The leaders who get the most out of AI tend to approach it differently. They lead with curiosity — about what the tool can do, where it struggles, and how it responds when pushed. Over time, that curiosity builds intuition.
They stop asking, "Is this faster?"
They start asking, "What can this help me think through?"
AI only becomes efficient after you've been inefficient with it for a while.
That tension reflects how high performers have been trained to work and why this shift can feel counterintuitive at first. What matters is that this early investment doesn't just affect today's output. It changes what future first attempts look like as the tools continue to evolve.
What this means for school leaders
These three observations — skills compound, ambiguity comfort matters more than intelligence, and the efficiency paradox traps high performers — describe the same gap from different angles. The gap isn't between leaders who "get" AI and those who don't. It's between leaders who engage with AI as a process that builds intuition over time, and leaders who judge it as a product that should already be working.
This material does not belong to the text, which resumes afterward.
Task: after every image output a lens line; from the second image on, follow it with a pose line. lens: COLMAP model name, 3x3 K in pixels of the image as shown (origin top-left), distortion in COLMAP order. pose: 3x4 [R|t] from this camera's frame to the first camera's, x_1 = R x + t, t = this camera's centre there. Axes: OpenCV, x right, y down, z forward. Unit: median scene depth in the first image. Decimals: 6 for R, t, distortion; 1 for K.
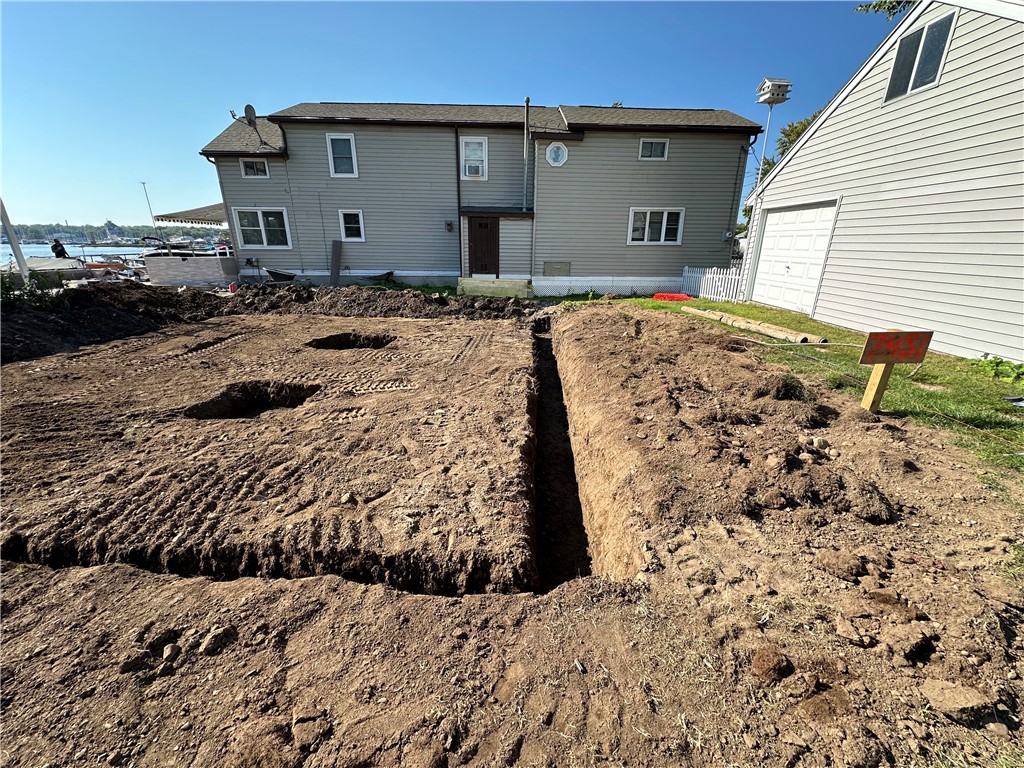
lens RADIAL K [[408.2, 0, 512.8], [0, 408.2, 384.7], [0, 0, 1]] dist [-0.002733, 0.000552]
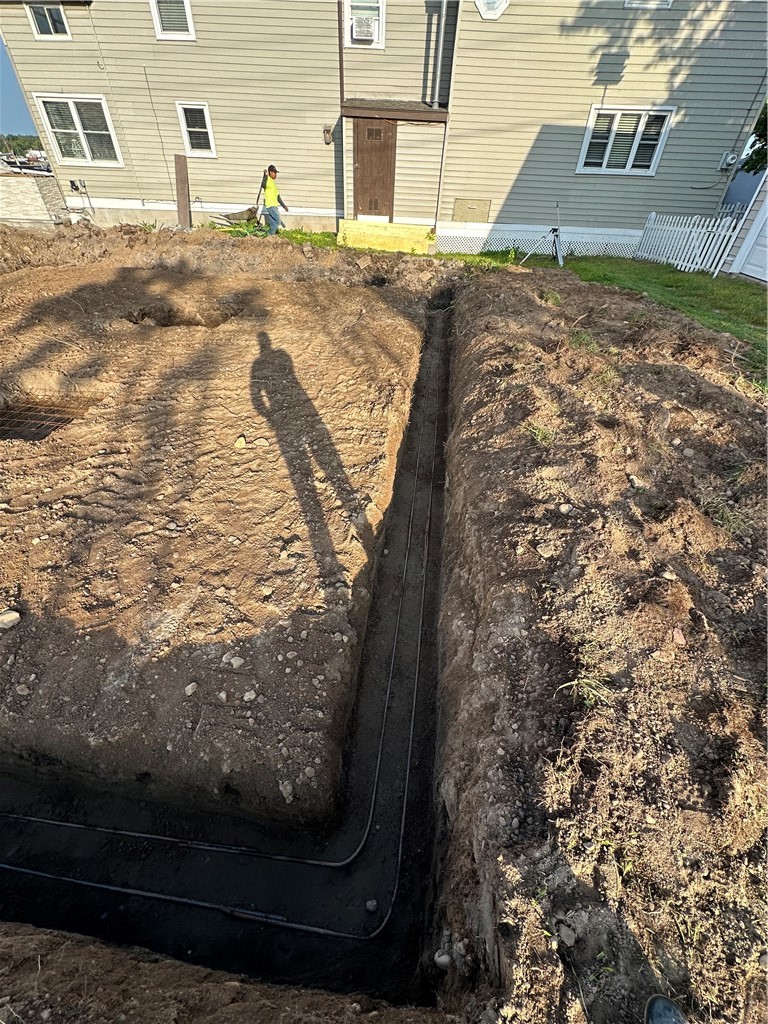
lens RADIAL K [[408.1, 0, 382.7], [0, 408.1, 510.2], [0, 0, 1]] dist [-0.000712, 0.000106]
pose [[0.995894, 0.073498, -0.052842, 0.028235], [-0.050187, 0.934122, 0.353409, -0.031428], [0.075336, -0.349307, 0.933975, 0.116295]]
For school leaders, the implication is structural. The leaders most often shaping their school's AI posture are also the most likely, by background and habit, to be on the wrong side of that divide. The longer the gap stays open at the top, the harder it gets to close.
The work isn't just adopting AI. It's adopting it differently than you'd evaluate any other tool — with patience for the early inefficiency, comfort with ambiguous outputs, and the recognition that practice does, in fact, compound.